Copy every record exactly, and keep the pictures out.
┄┄┄┄┄┄
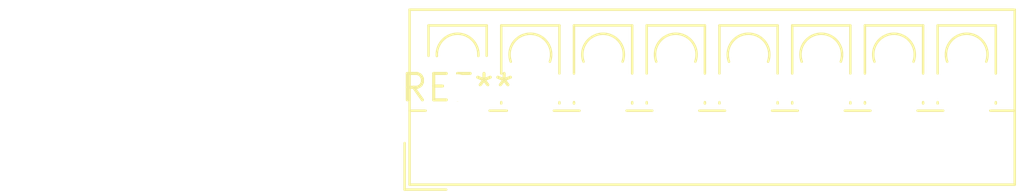
<source format=kicad_pcb>
(kicad_pcb (version 20240108) (generator pcbnew)

  (general
    (thickness 1.6)
  )

  (paper "A4")
  (layers
    (0 "F.Cu" signal)
    (31 "B.Cu" signal)
    (32 "B.Adhes" user "B.Adhesive")
    (33 "F.Adhes" user "F.Adhesive")
    (34 "B.Paste" user)
    (35 "F.Paste" user)
    (36 "B.SilkS" user "B.Silkscreen")
    (37 "F.SilkS" user "F.Silkscreen")
    (38 "B.Mask" user)
    (39 "F.Mask" user)
    (40 "Dwgs.User" user "User.Drawings")
    (41 "Cmts.User" user "User.Comments")
    (42 "Eco1.User" user "User.Eco1")
    (43 "Eco2.User" user "User.Eco2")
    (44 "Edge.Cuts" user)
    (45 "Margin" user)
    (46 "B.CrtYd" user "B.Courtyard")
    (47 "F.CrtYd" user "F.Courtyard")
    (48 "B.Fab" user)
    (49 "F.Fab" user)
    (50 "User.1" user)
    (51 "User.2" user)
    (52 "User.3" user)
    (53 "User.4" user)
    (54 "User.5" user)
    (55 "User.6" user)
    (56 "User.7" user)
    (57 "User.8" user)
    (58 "User.9" user)
  )

  (setup
    (pad_to_mask_clearance 0)
    (pcbplotparams
      (layerselection 0x00010fc_ffffffff)
      (plot_on_all_layers_selection 0x0000000_00000000)
      (disableapertmacros false)
      (usegerberextensions false)
      (usegerberattributes false)
      (usegerberadvancedattributes false)
      (creategerberjobfile false)
      (dashed_line_dash_ratio 12.000000)
      (dashed_line_gap_ratio 3.000000)
      (svgprecision 4)
      (plotframeref false)
      (viasonmask false)
      (mode 1)
      (useauxorigin false)
      (hpglpennumber 1)
      (hpglpenspeed 20)
      (hpglpendiameter 15.000000)
      (dxfpolygonmode false)
      (dxfimperialunits false)
      (dxfusepcbnewfont false)
      (psnegative false)
      (psa4output false)
      (plotreference false)
      (plotvalue false)
      (plotinvisibletext false)
      (sketchpadsonfab false)
      (subtractmaskfromsilk false)
      (outputformat 1)
      (mirror false)
      (drillshape 1)
      (scaleselection 1)
      (outputdirectory "")
    )
  )

  (net 0 "")

  (footprint "TerminalBlock_4Ucon_1x08_P3.50mm_Vertical" (layer "F.Cu") (at 0 0))

)

</source>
┄┄┄┄┄┄
The completed task:
<source format=kicad_pcb>
(kicad_pcb (version 20240108) (generator pcbnew)

  (general
    (thickness 1.6)
  )

  (paper "A4")
  (layers
    (0 "F.Cu" signal)
    (31 "B.Cu" signal)
    (32 "B.Adhes" user "B.Adhesive")
    (33 "F.Adhes" user "F.Adhesive")
    (34 "B.Paste" user)
    (35 "F.Paste" user)
    (36 "B.SilkS" user "B.Silkscreen")
    (37 "F.SilkS" user "F.Silkscreen")
    (38 "B.Mask" user)
    (39 "F.Mask" user)
    (40 "Dwgs.User" user "User.Drawings")
    (41 "Cmts.User" user "User.Comments")
    (42 "Eco1.User" user "User.Eco1")
    (43 "Eco2.User" user "User.Eco2")
    (44 "Edge.Cuts" user)
    (45 "Margin" user)
    (46 "B.CrtYd" user "B.Courtyard")
    (47 "F.CrtYd" user "F.Courtyard")
    (48 "B.Fab" user)
    (49 "F.Fab" user)
    (50 "User.1" user)
    (51 "User.2" user)
    (52 "User.3" user)
    (53 "User.4" user)
    (54 "User.5" user)
    (55 "User.6" user)
    (56 "User.7" user)
    (57 "User.8" user)
    (58 "User.9" user)
  )

  (setup
    (pad_to_mask_clearance 0)
    (pcbplotparams
      (layerselection 0x00010fc_ffffffff)
      (plot_on_all_layers_selection 0x0000000_00000000)
      (disableapertmacros false)
      (usegerberextensions false)
      (usegerberattributes false)
      (usegerberadvancedattributes false)
      (creategerberjobfile false)
      (dashed_line_dash_ratio 12.000000)
      (dashed_line_gap_ratio 3.000000)
      (svgprecision 4)
      (plotframeref false)
      (viasonmask false)
      (mode 1)
      (useauxorigin false)
      (hpglpennumber 1)
      (hpglpenspeed 20)
      (hpglpendiameter 15.000000)
      (dxfpolygonmode false)
      (dxfimperialunits false)
      (dxfusepcbnewfont false)
      (psnegative false)
      (psa4output false)
      (plotreference false)
      (plotvalue false)
      (plotinvisibletext false)
      (sketchpadsonfab false)
      (subtractmaskfromsilk false)
      (outputformat 1)
      (mirror false)
      (drillshape 1)
      (scaleselection 1)
      (outputdirectory "")
    )
  )

  (net 0 "")

  (footprint "TerminalBlock_4Ucon_1x08_P3.50mm_Vertical" (layer "F.Cu") (at 0 0))

)

</source>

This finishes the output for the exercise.